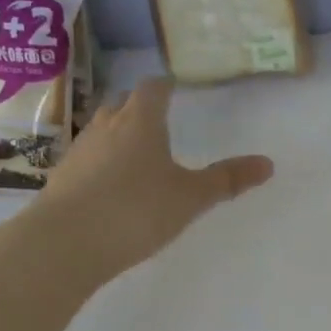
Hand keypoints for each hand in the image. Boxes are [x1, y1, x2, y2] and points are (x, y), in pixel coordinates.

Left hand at [28, 78, 272, 280]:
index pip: (152, 89)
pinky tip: (112, 183)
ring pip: (101, 129)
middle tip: (158, 116)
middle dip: (139, 106)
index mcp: (140, 122)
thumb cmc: (136, 210)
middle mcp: (106, 127)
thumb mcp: (191, 197)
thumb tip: (268, 163)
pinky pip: (87, 158)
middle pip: (122, 104)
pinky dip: (102, 161)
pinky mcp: (61, 179)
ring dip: (118, 133)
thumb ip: (228, 179)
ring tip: (137, 149)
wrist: (64, 244)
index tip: (174, 87)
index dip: (165, 86)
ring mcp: (79, 152)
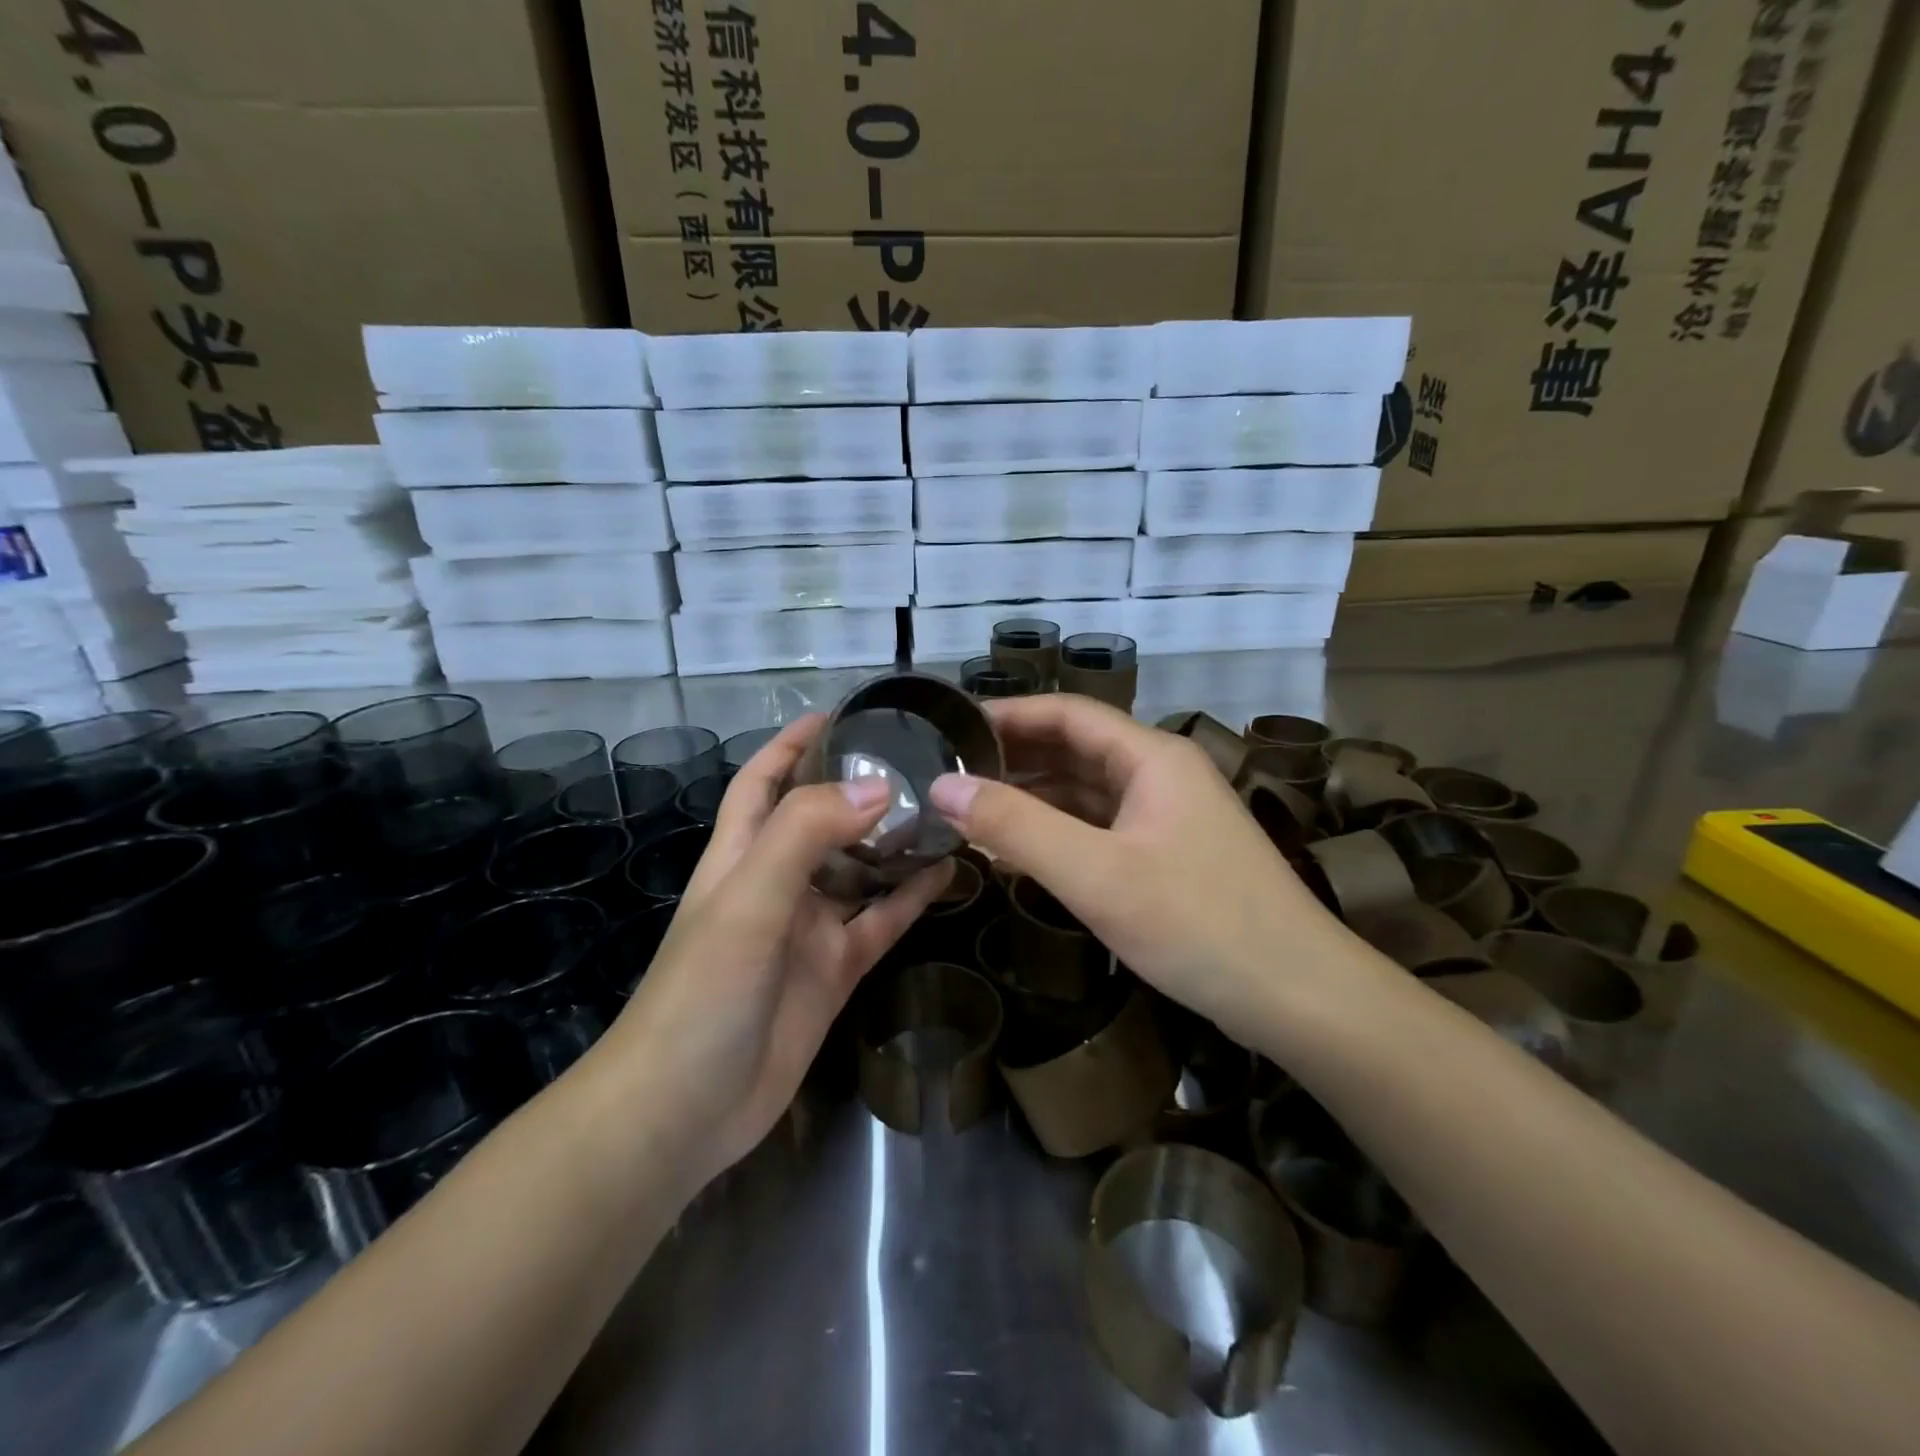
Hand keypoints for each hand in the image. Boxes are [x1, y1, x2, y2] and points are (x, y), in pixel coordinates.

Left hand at [601, 715, 950, 1193]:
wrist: (684, 1111)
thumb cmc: (703, 993)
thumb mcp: (748, 901)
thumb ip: (806, 835)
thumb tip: (879, 788)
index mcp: (741, 854)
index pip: (764, 780)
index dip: (794, 743)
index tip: (843, 713)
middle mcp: (776, 882)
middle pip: (821, 819)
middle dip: (861, 789)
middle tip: (921, 761)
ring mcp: (808, 929)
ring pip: (860, 870)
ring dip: (895, 842)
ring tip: (947, 810)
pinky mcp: (835, 970)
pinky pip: (880, 922)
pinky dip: (911, 898)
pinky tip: (949, 873)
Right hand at [928, 694, 1350, 1031]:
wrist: (1300, 998)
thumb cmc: (1199, 924)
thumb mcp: (1096, 875)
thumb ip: (1016, 827)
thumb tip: (943, 786)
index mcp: (1151, 757)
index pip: (1068, 713)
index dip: (1009, 714)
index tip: (951, 728)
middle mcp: (1161, 774)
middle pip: (1076, 749)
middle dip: (1015, 757)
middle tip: (949, 773)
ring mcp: (1167, 817)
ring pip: (1087, 791)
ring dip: (1033, 797)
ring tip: (970, 808)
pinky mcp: (1168, 856)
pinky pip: (1101, 828)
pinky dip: (1058, 833)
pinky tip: (1019, 851)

▸ What you are asked to do
Copy out the entries verbatim, but skip every picture.

▸ Your solution
Hand keypoints for each hand in the image. Boxes are [x1, y1, x2, y2] and points are (x, y), in pixel coordinates.

Left hand at [28, 78, 272, 280]:
index pip: (152, 89)
pinky tip: (112, 183)
ring pip: (101, 129)
middle tip: (158, 116)
middle dip: (139, 106)
index mcp: (140, 122)
thumb cmc: (136, 210)
middle mcp: (106, 127)
thumb mcp: (191, 197)
thumb tip: (268, 163)
pinky pip: (87, 158)
middle pip: (122, 104)
pinky dip: (102, 161)
pinky mcp: (61, 179)
ring dip: (118, 133)
thumb ip: (228, 179)
ring tip: (137, 149)
wrist: (64, 244)
index tip: (174, 87)
index dip: (165, 86)
ring mcp: (79, 152)
Hand keypoints for each hand in the image. Boxes are [x1, y1, x2, y2] and points are (x, y), in pixel coordinates.

Left hand at [601, 715, 950, 1193]:
wrist: (684, 1111)
thumb cmc: (703, 993)
thumb mcp: (748, 901)
thumb ip: (806, 835)
thumb tip: (879, 788)
index mcp: (741, 854)
index pip: (764, 780)
index dip: (794, 743)
index tip: (843, 713)
middle mcp: (776, 882)
middle pip: (821, 819)
middle dip: (861, 789)
middle tip: (921, 761)
ring mcp: (808, 929)
ring pip: (860, 870)
ring dip: (895, 842)
ring tip: (947, 810)
pinky mcp: (835, 970)
pinky pip: (880, 922)
pinky dip: (911, 898)
pinky tip: (949, 873)
Right hand at [928, 694, 1350, 1031]:
wrist: (1300, 998)
thumb cmc: (1199, 924)
thumb mcp: (1096, 875)
thumb ip: (1016, 827)
thumb tip: (943, 786)
index mcp: (1151, 757)
index pip: (1068, 713)
index dip: (1009, 714)
index tip: (951, 728)
middle mcp: (1161, 774)
middle pip: (1076, 749)
middle dip: (1015, 757)
middle tip: (949, 773)
ring mcp: (1167, 817)
ring pip: (1087, 791)
ring dip: (1033, 797)
ring tip: (970, 808)
pinky mcp: (1168, 856)
pinky pip: (1101, 828)
pinky dip: (1058, 833)
pinky tip: (1019, 851)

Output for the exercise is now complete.